─── Entries supplied ───

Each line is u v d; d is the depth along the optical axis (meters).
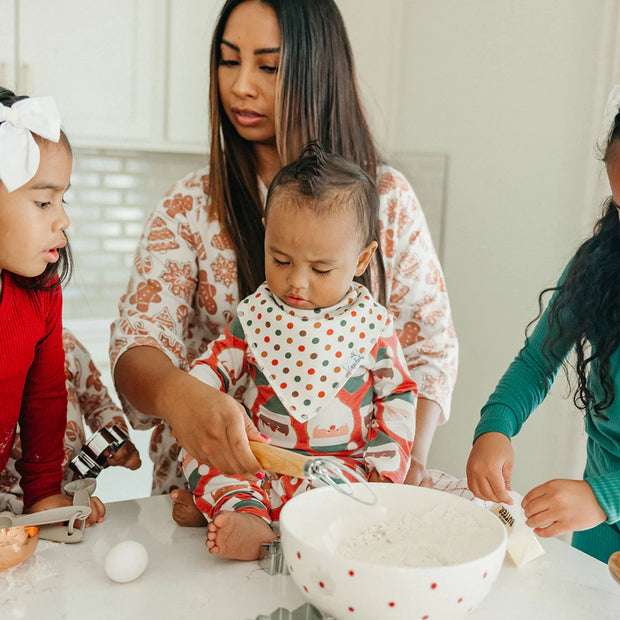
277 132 1.24
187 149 2.83
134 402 1.10
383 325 1.13
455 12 2.52
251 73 1.21
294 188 1.05
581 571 0.93
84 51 2.58
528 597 0.86
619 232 1.21
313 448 1.09
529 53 2.23
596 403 1.21
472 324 2.48
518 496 1.15
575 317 1.21
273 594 0.85
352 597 0.69
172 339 1.23
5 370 1.04
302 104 1.23
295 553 0.72
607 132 1.06
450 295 2.58
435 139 2.63
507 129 2.32
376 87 2.80
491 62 2.38
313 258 1.05
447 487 1.20
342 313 1.11
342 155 1.29
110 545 0.96
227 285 1.31
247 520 0.92
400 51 2.79
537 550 0.94
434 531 0.84
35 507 1.08
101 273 3.17
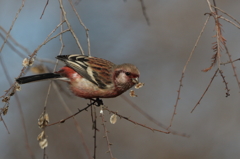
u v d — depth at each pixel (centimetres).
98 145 1531
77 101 1541
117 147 1561
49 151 1462
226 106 1634
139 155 1538
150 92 1652
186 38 1689
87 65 926
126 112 1616
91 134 1511
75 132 1508
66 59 918
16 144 1455
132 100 1639
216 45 720
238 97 1639
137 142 1558
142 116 1617
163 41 1683
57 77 891
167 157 1552
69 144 1492
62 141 1487
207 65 1672
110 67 949
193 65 1683
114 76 930
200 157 1545
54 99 1530
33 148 1455
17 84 796
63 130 1502
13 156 1438
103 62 957
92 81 914
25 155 1442
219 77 1666
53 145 1477
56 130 1497
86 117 1534
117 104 1633
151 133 1588
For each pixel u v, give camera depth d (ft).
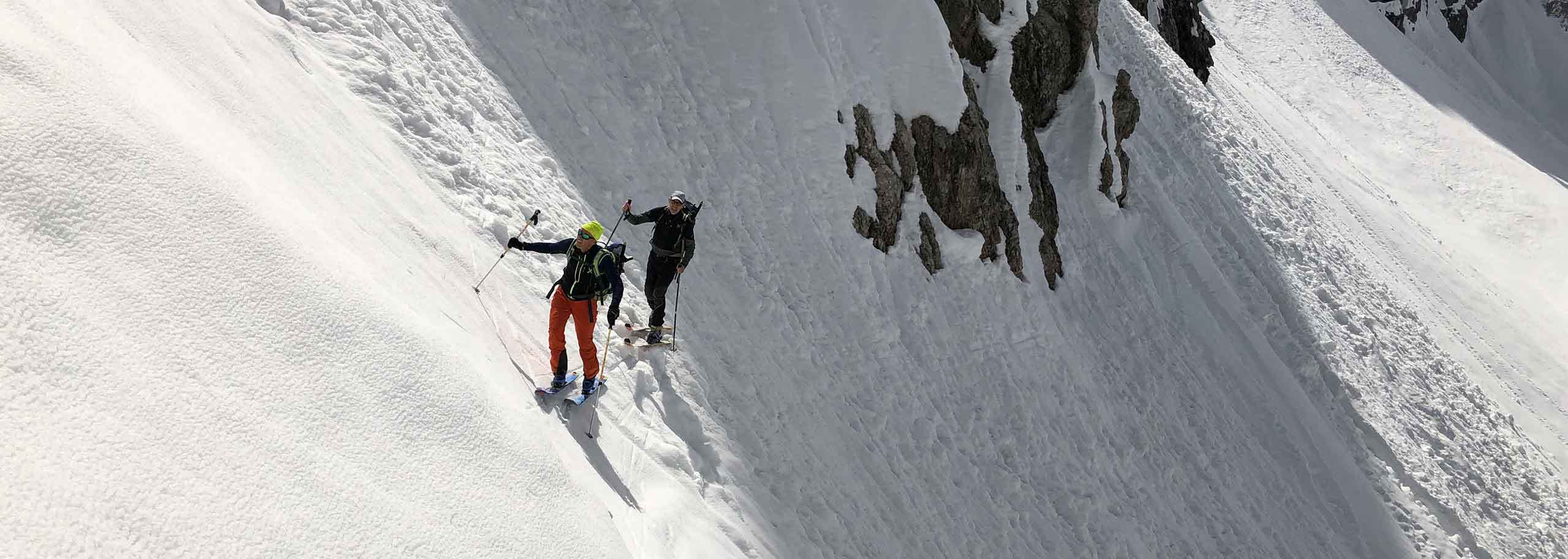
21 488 10.48
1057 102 67.26
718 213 39.34
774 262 39.91
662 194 37.88
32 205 13.43
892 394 39.70
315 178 21.50
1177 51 137.59
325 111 25.03
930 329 45.50
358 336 16.84
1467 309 114.42
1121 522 43.98
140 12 20.71
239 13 25.52
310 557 12.80
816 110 44.57
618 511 20.88
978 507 38.11
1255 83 203.31
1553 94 392.27
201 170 16.63
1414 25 363.35
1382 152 217.97
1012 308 50.78
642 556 20.18
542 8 38.70
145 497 11.62
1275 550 51.31
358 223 21.47
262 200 17.78
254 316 15.37
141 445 12.13
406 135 27.91
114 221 14.46
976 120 51.49
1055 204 61.36
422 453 16.19
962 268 49.42
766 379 33.19
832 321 40.24
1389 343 81.05
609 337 23.30
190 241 15.33
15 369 11.55
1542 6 414.41
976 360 46.85
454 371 18.54
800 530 27.94
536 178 32.04
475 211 27.58
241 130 20.36
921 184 48.80
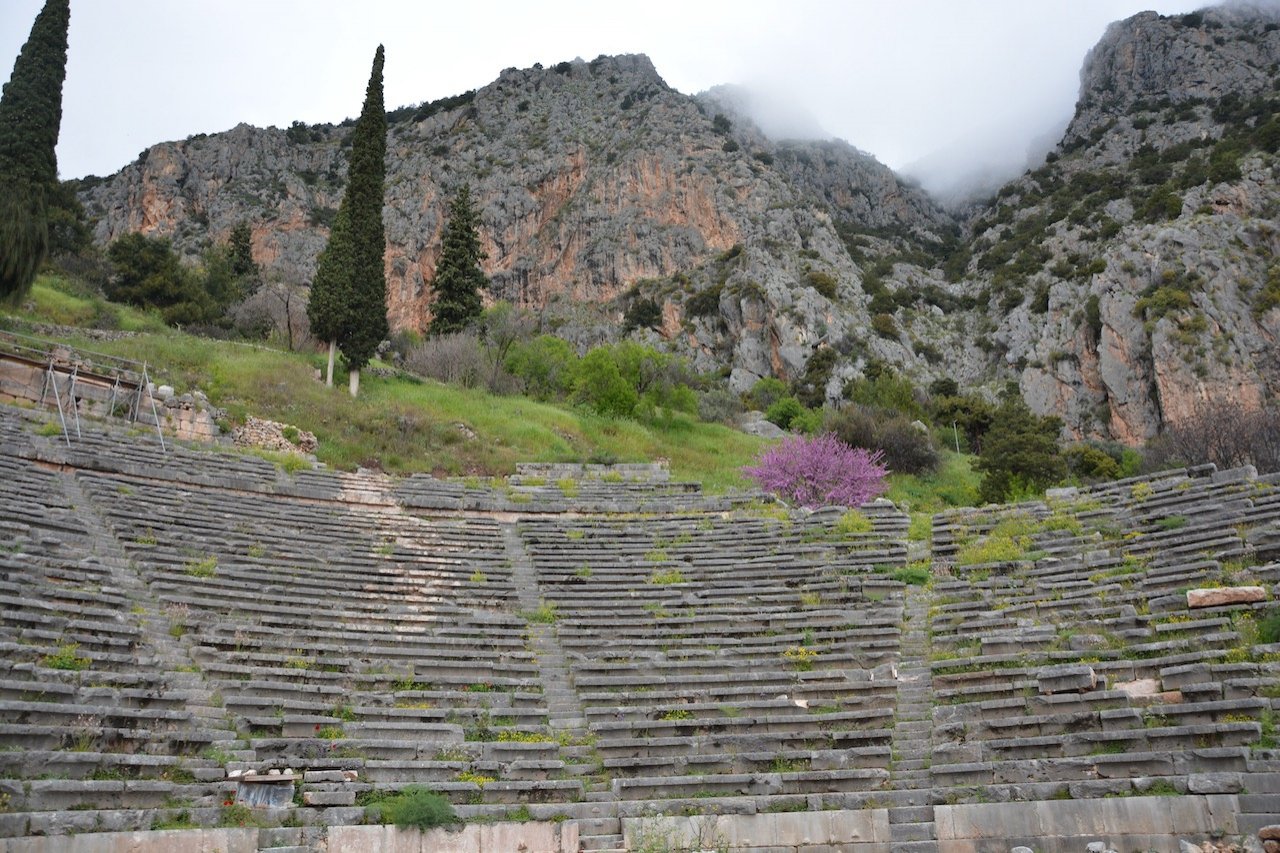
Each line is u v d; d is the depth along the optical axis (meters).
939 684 18.59
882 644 20.61
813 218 154.12
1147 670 16.92
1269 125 128.38
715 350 126.38
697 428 58.66
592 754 17.47
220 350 46.75
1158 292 105.75
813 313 123.69
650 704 19.16
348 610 21.95
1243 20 184.75
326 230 154.12
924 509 48.22
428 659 19.89
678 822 15.27
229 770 14.84
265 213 153.50
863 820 15.00
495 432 45.78
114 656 16.69
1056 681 17.03
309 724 16.61
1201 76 175.38
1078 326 113.44
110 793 13.16
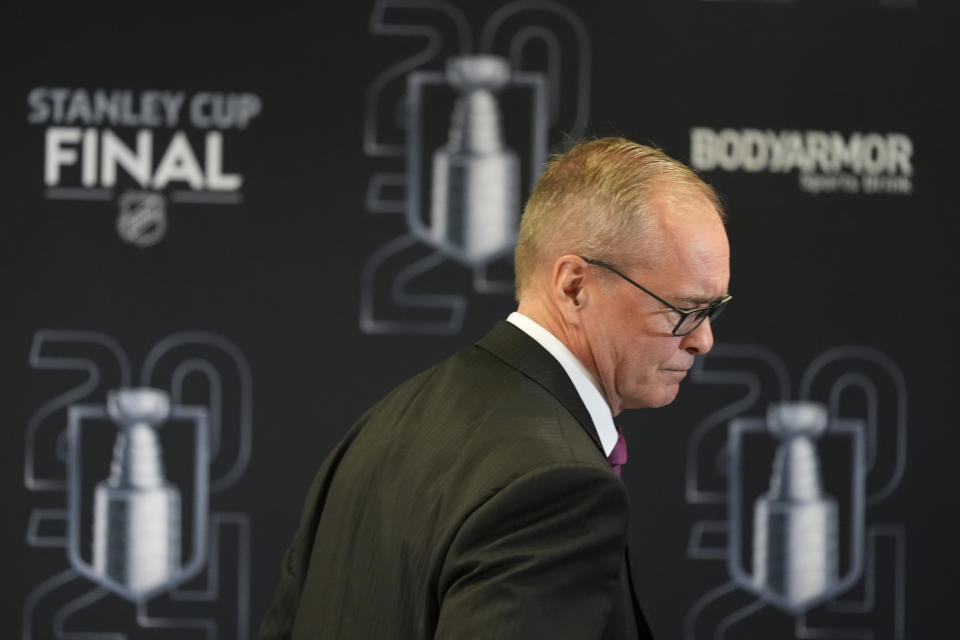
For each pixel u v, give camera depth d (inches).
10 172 388.8
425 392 159.5
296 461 396.5
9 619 390.9
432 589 132.0
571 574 124.4
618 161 157.2
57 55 389.1
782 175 399.9
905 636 403.5
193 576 396.5
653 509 400.2
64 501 392.5
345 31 393.7
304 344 395.5
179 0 391.2
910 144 401.4
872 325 401.7
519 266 165.5
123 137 391.2
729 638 402.0
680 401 400.8
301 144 394.3
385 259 396.2
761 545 401.4
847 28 400.8
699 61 398.9
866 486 402.3
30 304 390.0
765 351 401.1
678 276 150.6
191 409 394.9
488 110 395.9
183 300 393.4
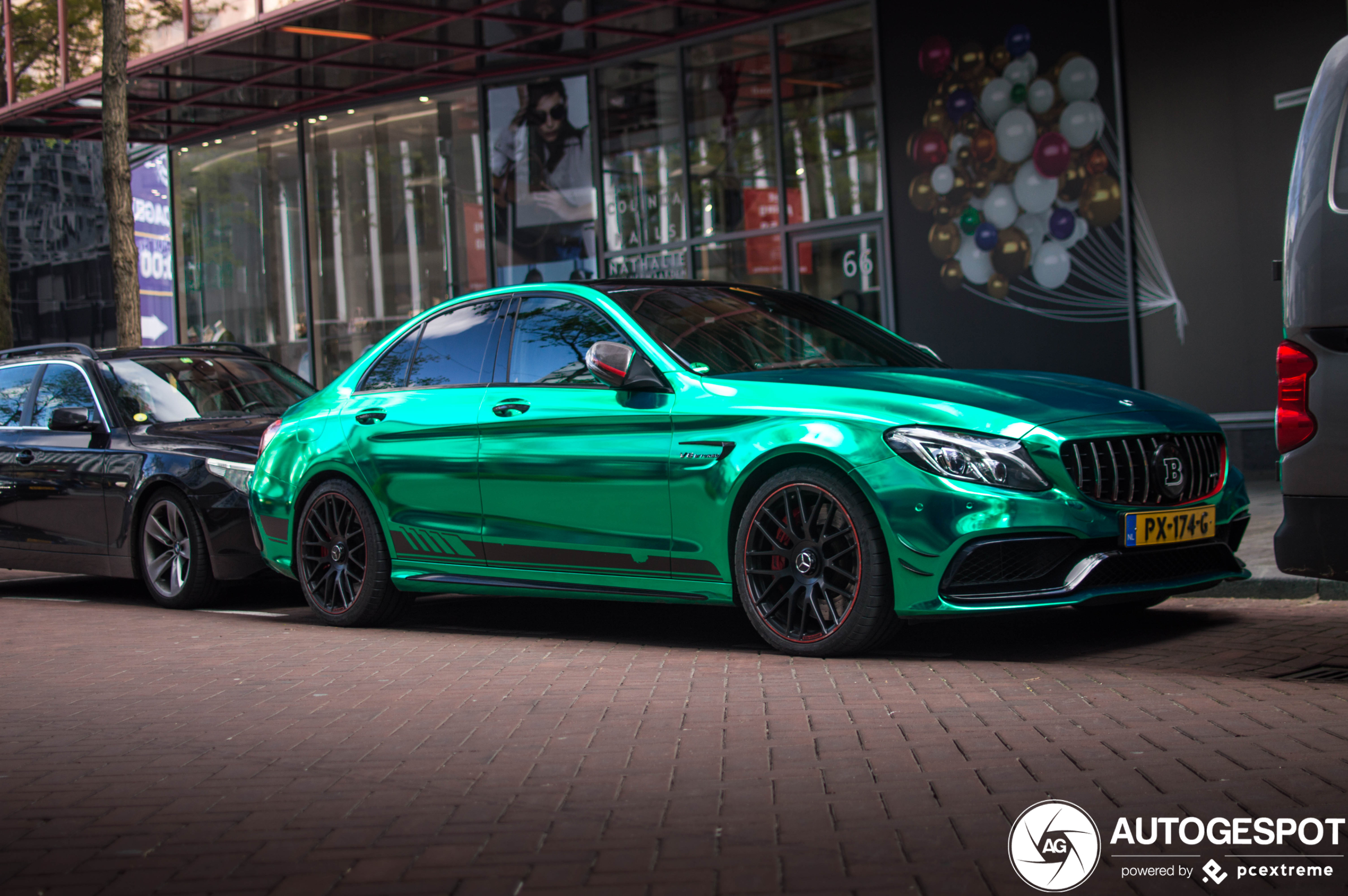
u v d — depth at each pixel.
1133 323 12.69
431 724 4.61
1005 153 13.41
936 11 13.77
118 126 13.45
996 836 3.14
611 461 6.05
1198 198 12.29
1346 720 4.16
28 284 37.25
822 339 6.53
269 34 15.05
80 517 8.88
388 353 7.26
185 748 4.36
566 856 3.10
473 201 18.31
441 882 2.94
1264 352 12.02
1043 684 4.90
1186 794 3.41
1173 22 12.32
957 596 5.20
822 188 14.84
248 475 8.08
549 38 15.96
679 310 6.41
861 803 3.44
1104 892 2.77
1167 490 5.50
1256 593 6.98
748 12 14.99
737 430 5.69
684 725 4.43
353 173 19.61
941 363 6.73
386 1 13.74
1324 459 4.68
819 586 5.56
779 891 2.82
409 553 6.91
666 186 16.31
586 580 6.23
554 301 6.59
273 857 3.16
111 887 2.98
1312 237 4.73
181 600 8.28
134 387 9.09
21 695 5.48
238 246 21.27
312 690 5.34
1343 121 4.73
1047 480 5.22
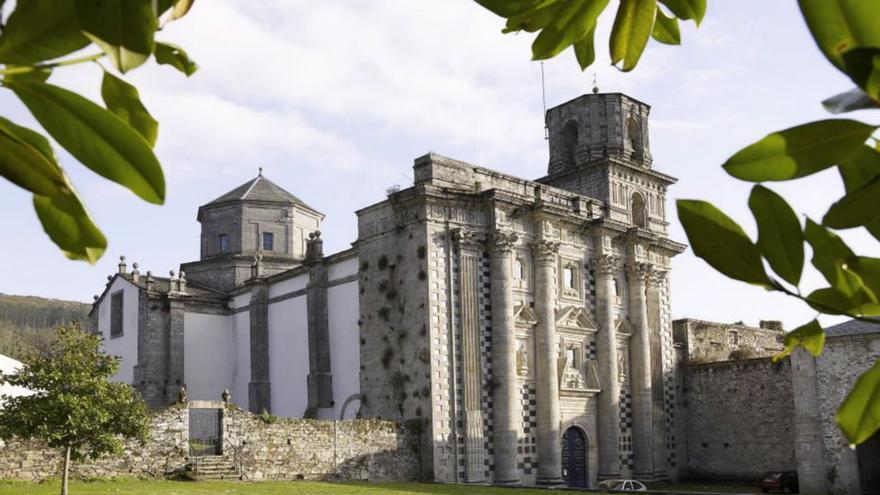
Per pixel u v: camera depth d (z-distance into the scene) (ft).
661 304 219.20
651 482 200.54
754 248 6.63
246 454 146.82
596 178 213.25
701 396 219.82
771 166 6.38
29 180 6.08
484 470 168.96
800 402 178.40
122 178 6.10
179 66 7.27
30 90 5.85
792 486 184.34
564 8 10.51
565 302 193.26
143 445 136.77
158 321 219.82
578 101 221.87
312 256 199.52
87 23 5.47
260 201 247.50
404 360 171.22
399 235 177.37
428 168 177.37
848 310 7.27
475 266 176.55
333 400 190.80
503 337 174.60
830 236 6.94
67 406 101.71
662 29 11.15
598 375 196.75
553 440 178.70
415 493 129.90
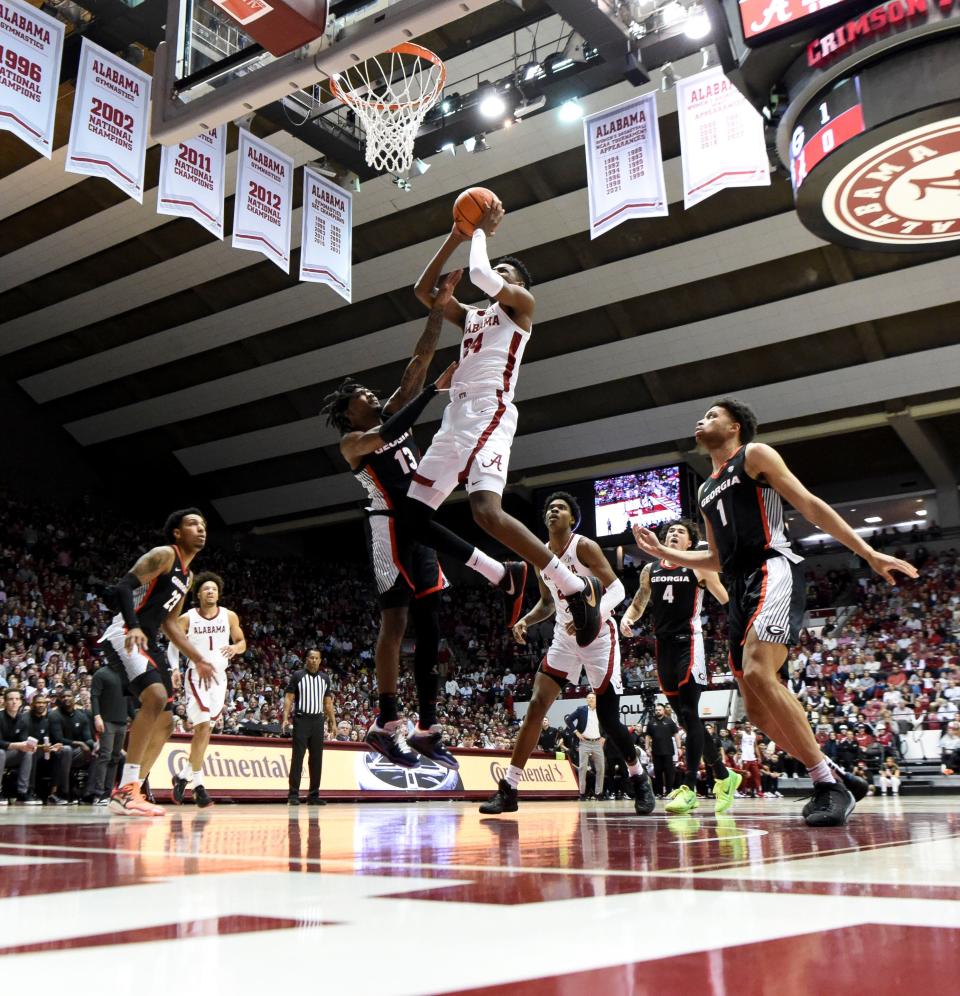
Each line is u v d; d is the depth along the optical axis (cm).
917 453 2597
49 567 2384
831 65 684
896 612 2547
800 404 2478
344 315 2542
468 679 2722
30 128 980
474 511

───

> [Activity]: Among the entries above, copy exactly the stretch from the line holding "101 273 3.17" through the line holding "774 262 39.91", leaving out any pictures.

> [Written answer]:
101 273 3.17
u v d — depth at each pixel (centimetres).
98 145 1531
77 101 1541
117 147 1561
49 151 1462
226 106 1634
139 155 1538
150 92 1652
186 38 1689
87 65 926
126 112 1616
91 134 1511
75 132 1508
66 59 918
16 144 1455
132 100 1639
216 45 720
238 97 1639
137 142 1558
142 116 1617
163 41 1683
57 77 891
167 157 1552
69 144 1492
62 141 1487
207 65 1672
110 67 949
193 65 1683
114 76 930
200 157 1545
54 99 1530
33 148 1455
17 84 796
63 130 1502
13 156 1438
103 62 957
92 81 914
25 155 1442
219 77 1666
53 145 1477
56 130 1497
86 117 1534
117 104 1633
151 133 1588
For each pixel u v, give camera depth d (ft).
21 488 10.48
1057 102 67.26
718 213 39.34
774 262 39.91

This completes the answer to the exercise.